- **What the task asks**
Given the records below, the lines starting at the line with "vfov_deg: 18.9" and ending at the line with "hfov_deg: 8.2" should be output exactly, both end lines kept and pictures left out.

== == ==

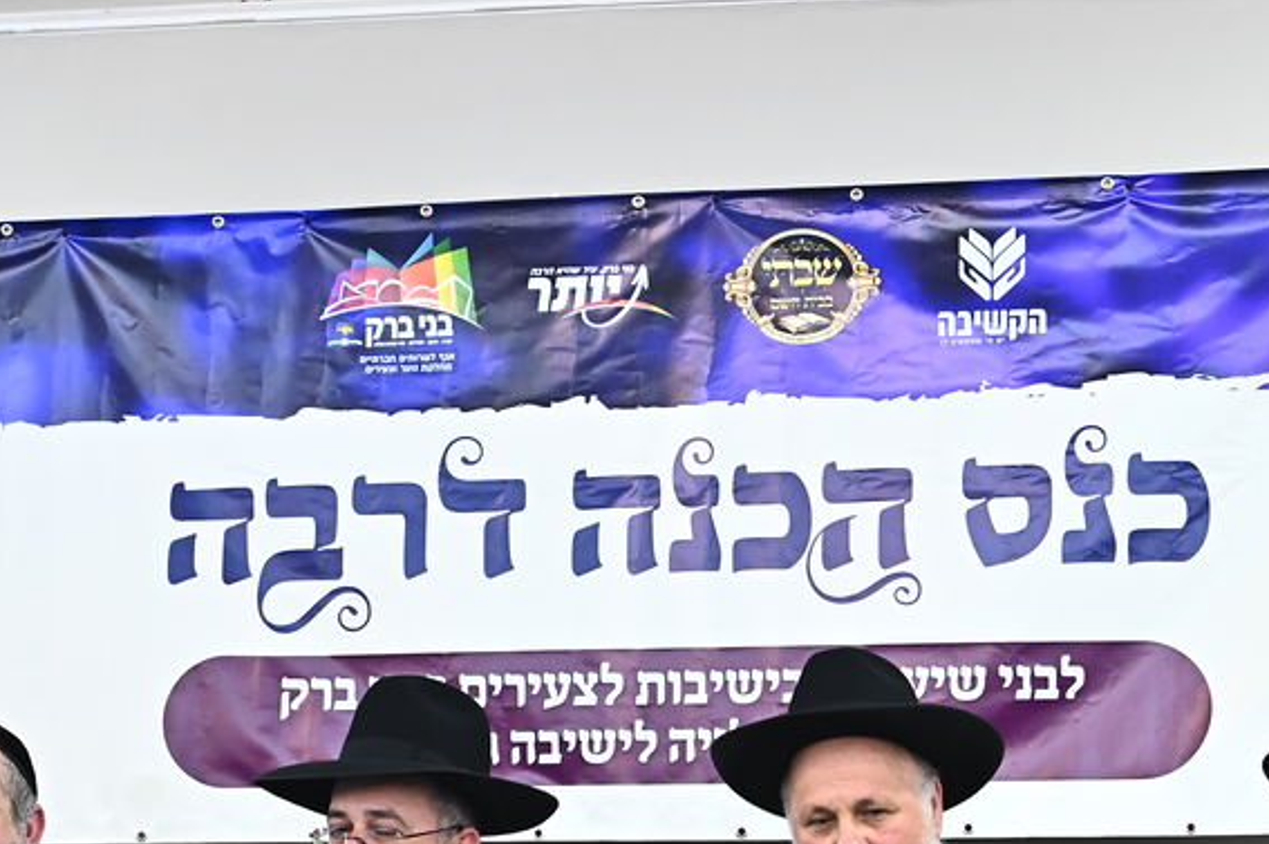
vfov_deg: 15.9
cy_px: 860
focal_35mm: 84
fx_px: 2958
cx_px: 806
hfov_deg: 24.1
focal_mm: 34
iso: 2500
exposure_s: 1/250
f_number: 3.5
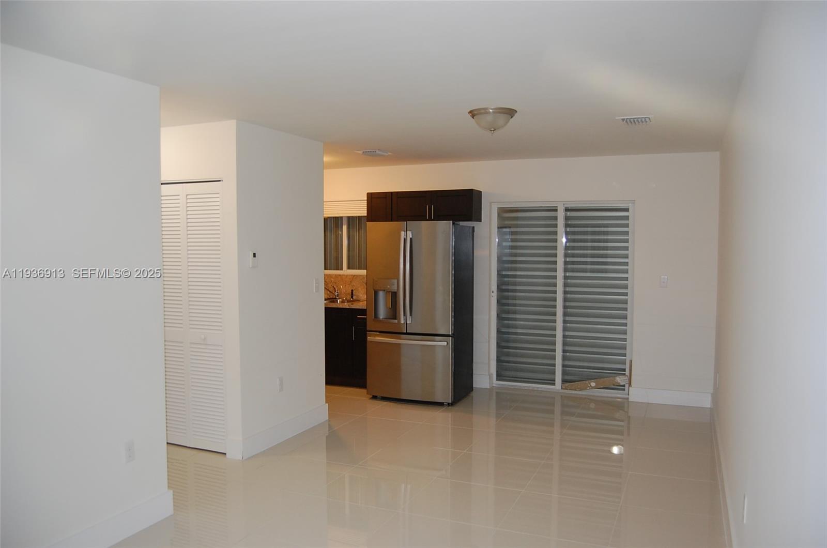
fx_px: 619
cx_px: 414
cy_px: 274
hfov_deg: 67.5
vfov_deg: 47.7
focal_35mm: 27
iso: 400
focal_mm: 18
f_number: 3.5
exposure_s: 1/60
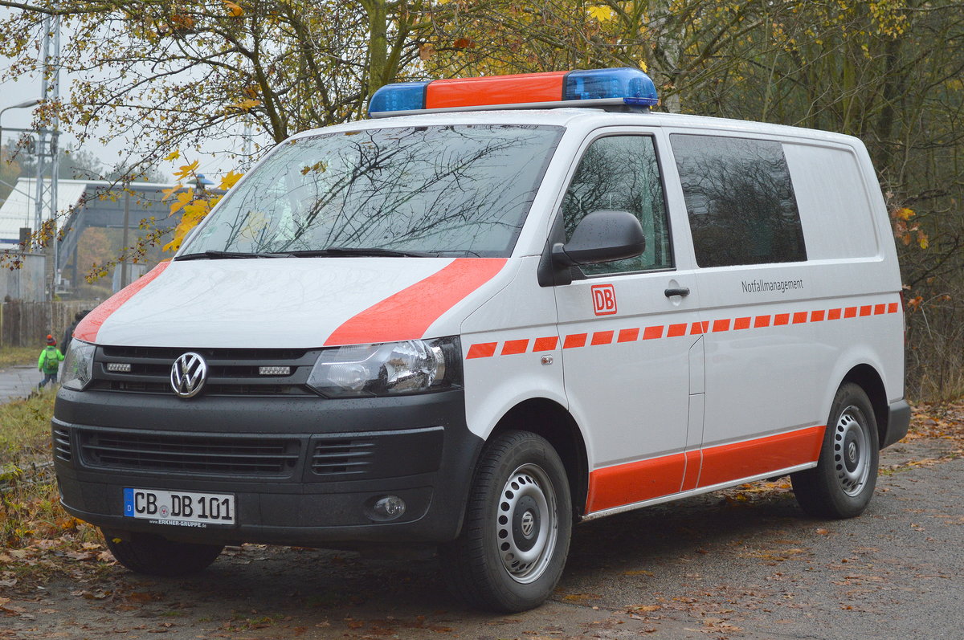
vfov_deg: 18.9
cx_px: 482
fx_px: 1926
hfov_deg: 28.1
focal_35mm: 72
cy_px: 320
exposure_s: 1/640
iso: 400
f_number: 5.6
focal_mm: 48
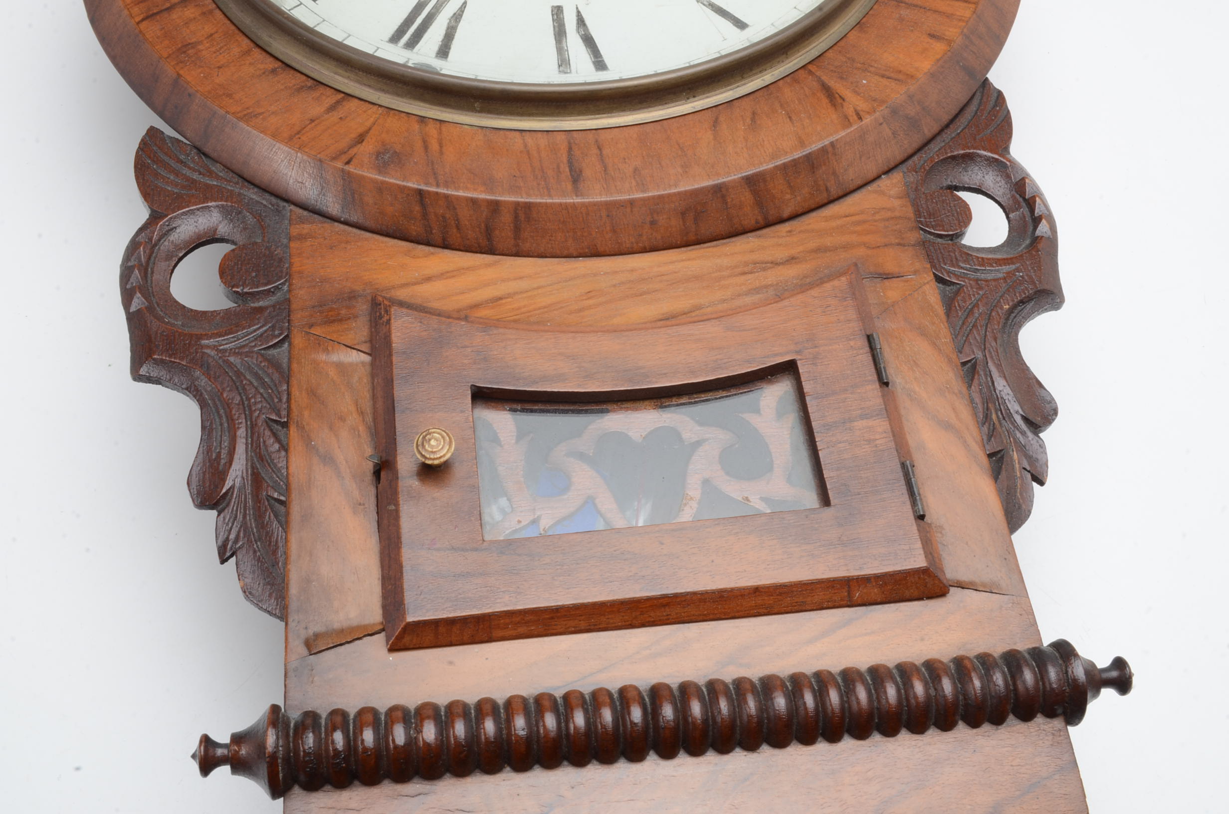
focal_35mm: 44
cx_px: 614
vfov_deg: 30.7
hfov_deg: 45.0
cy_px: 407
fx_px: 1482
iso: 200
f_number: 22
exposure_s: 1/160
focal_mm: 29
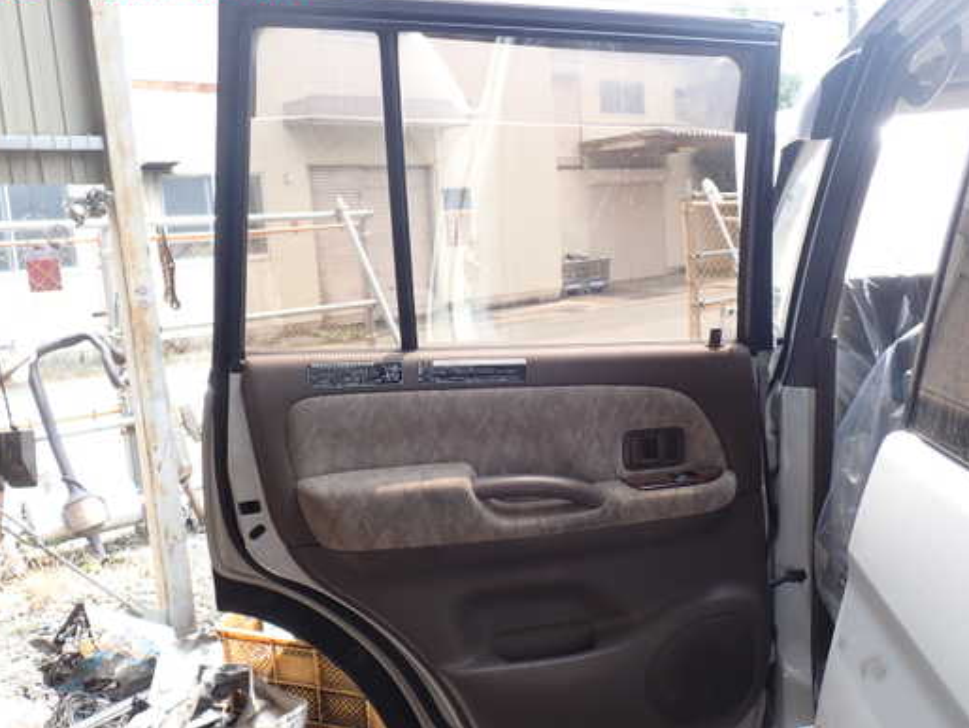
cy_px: 385
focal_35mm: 35
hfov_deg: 52.6
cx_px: 517
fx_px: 980
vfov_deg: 40.7
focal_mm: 5.4
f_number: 3.2
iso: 100
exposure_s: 1/160
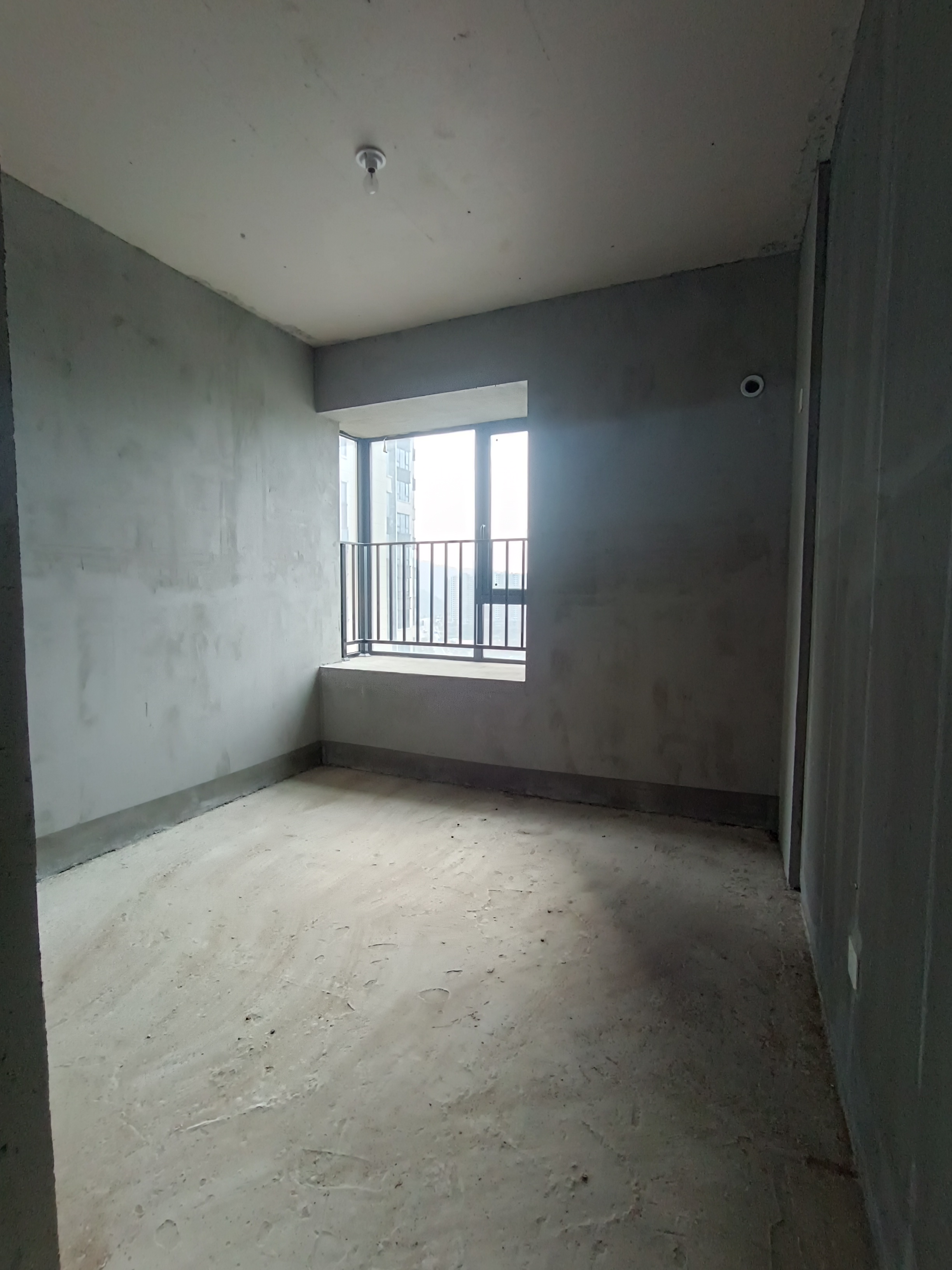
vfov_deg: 94.5
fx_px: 587
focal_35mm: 16
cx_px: 476
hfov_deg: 78.1
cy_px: 635
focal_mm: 1.66
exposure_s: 1/100
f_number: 2.2
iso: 237
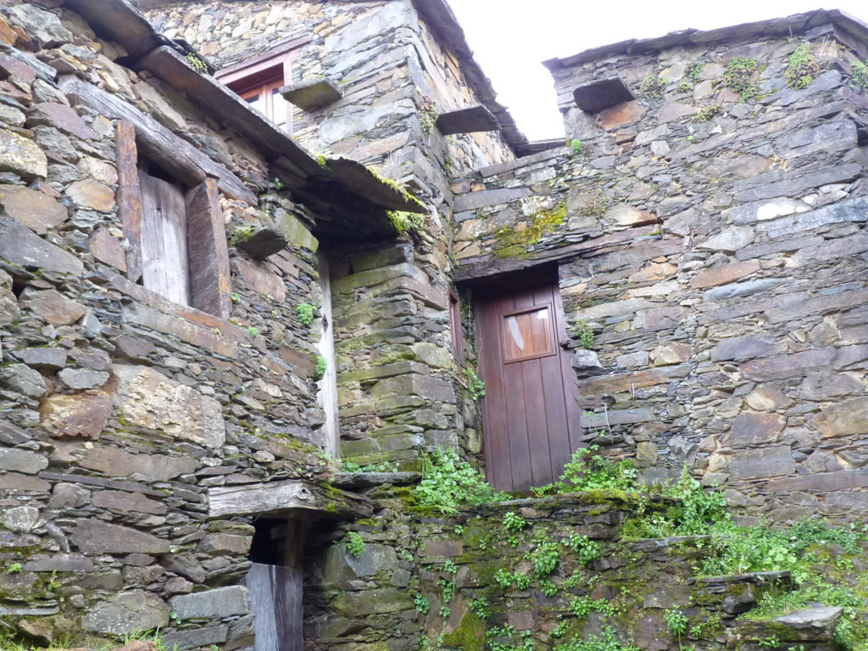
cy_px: 359
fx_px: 853
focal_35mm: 34
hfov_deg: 53.8
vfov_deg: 41.7
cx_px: 384
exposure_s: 1/60
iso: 200
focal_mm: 4.8
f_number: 2.8
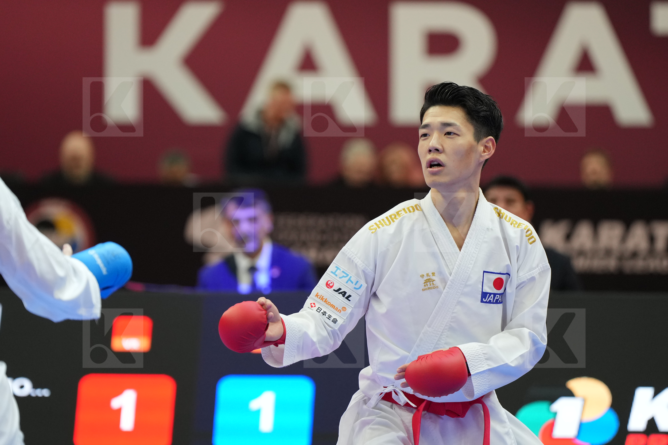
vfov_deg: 5.5
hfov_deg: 8.2
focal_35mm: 252
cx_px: 334
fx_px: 4675
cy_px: 222
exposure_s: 1/1000
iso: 1600
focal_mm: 168
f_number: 2.8
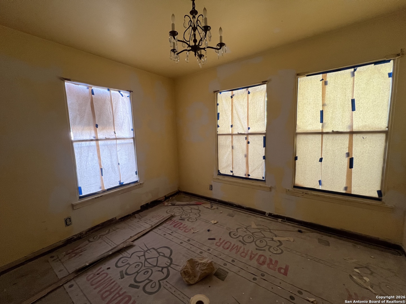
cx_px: 203
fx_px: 152
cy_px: 152
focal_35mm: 13
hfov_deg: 106.2
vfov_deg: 89.9
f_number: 1.8
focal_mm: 1.57
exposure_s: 1/66
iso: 250
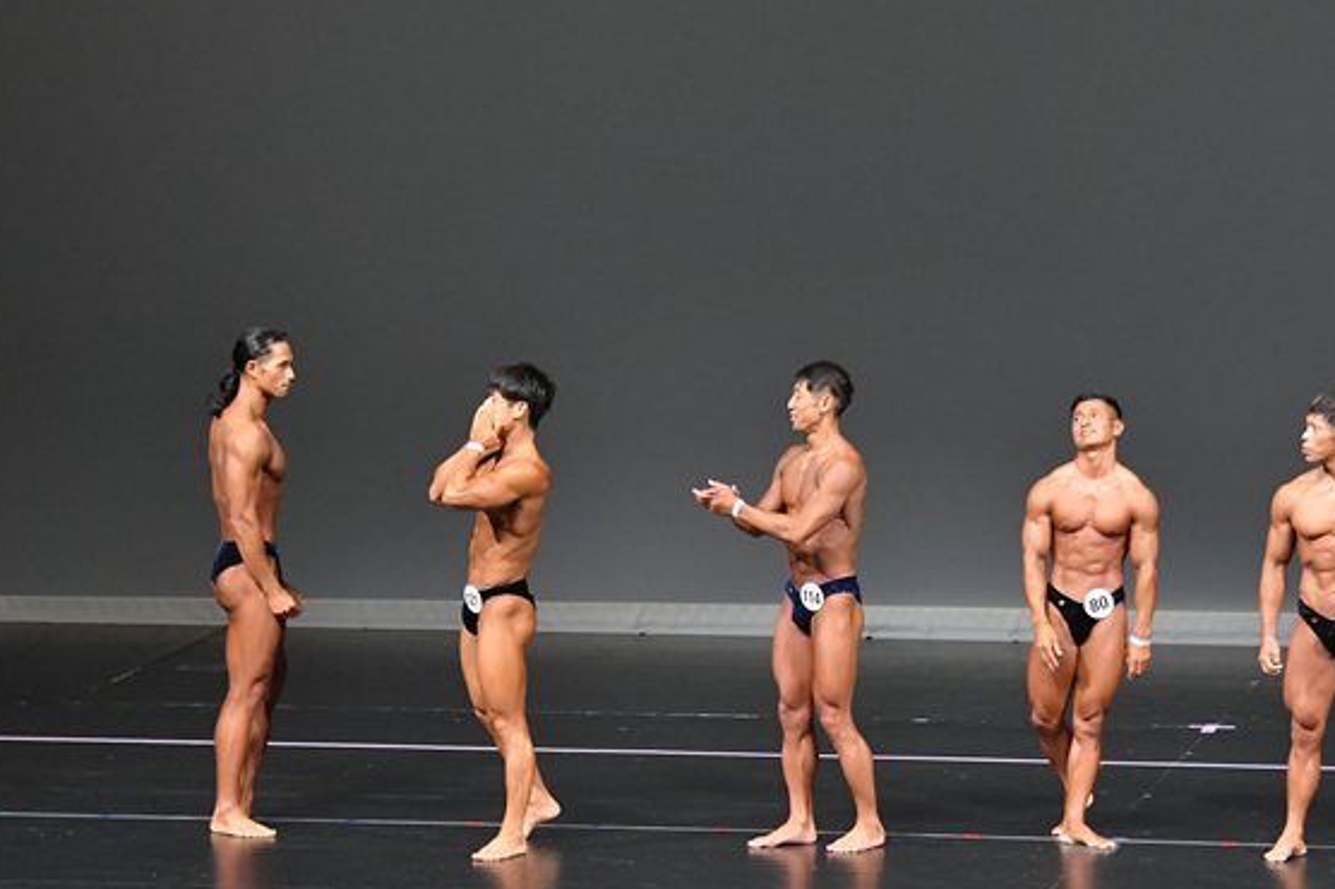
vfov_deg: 6.3
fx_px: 8116
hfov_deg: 9.4
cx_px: 683
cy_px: 517
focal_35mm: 219
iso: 5000
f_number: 5.6
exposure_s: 1/400
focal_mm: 105
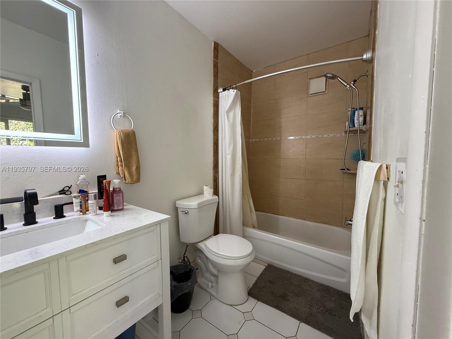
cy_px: 170
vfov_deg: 85.7
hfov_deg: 102.1
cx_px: 226
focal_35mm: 14
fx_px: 183
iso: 250
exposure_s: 1/99
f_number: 2.2
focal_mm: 2.22
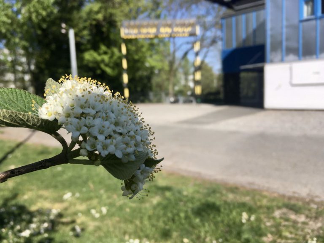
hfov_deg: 61.7
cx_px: 162
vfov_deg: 48.2
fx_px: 271
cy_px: 122
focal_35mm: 29
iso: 25
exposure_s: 1/1282
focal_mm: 4.15
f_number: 2.2
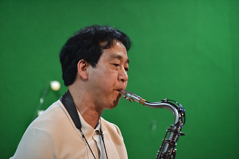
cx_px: 120
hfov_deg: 6.9
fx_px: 1991
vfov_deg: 4.6
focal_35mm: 300
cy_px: 80
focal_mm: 300
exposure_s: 1/125
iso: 5600
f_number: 5.6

== == ==

- **Solution below**
vfov_deg: 18.9
cx_px: 482
fx_px: 1926
hfov_deg: 28.1
focal_35mm: 72
cy_px: 320
exposure_s: 1/640
iso: 400
f_number: 5.6
focal_mm: 48
focal_35mm: 44
cx_px: 614
vfov_deg: 30.7
hfov_deg: 45.0
cy_px: 407
fx_px: 1482
iso: 200
f_number: 22
exposure_s: 1/160
focal_mm: 29
cy_px: 385
focal_35mm: 35
hfov_deg: 52.6
cx_px: 517
fx_px: 980
vfov_deg: 40.7
focal_mm: 5.4
f_number: 3.2
iso: 100
exposure_s: 1/160
vfov_deg: 94.5
fx_px: 587
focal_35mm: 16
cx_px: 476
hfov_deg: 78.1
cy_px: 635
focal_mm: 1.66
exposure_s: 1/100
f_number: 2.2
iso: 237
cy_px: 359
fx_px: 853
focal_35mm: 34
hfov_deg: 53.8
vfov_deg: 41.7
cx_px: 384
exposure_s: 1/60
iso: 200
focal_mm: 4.8
f_number: 2.8
vfov_deg: 5.5
hfov_deg: 8.2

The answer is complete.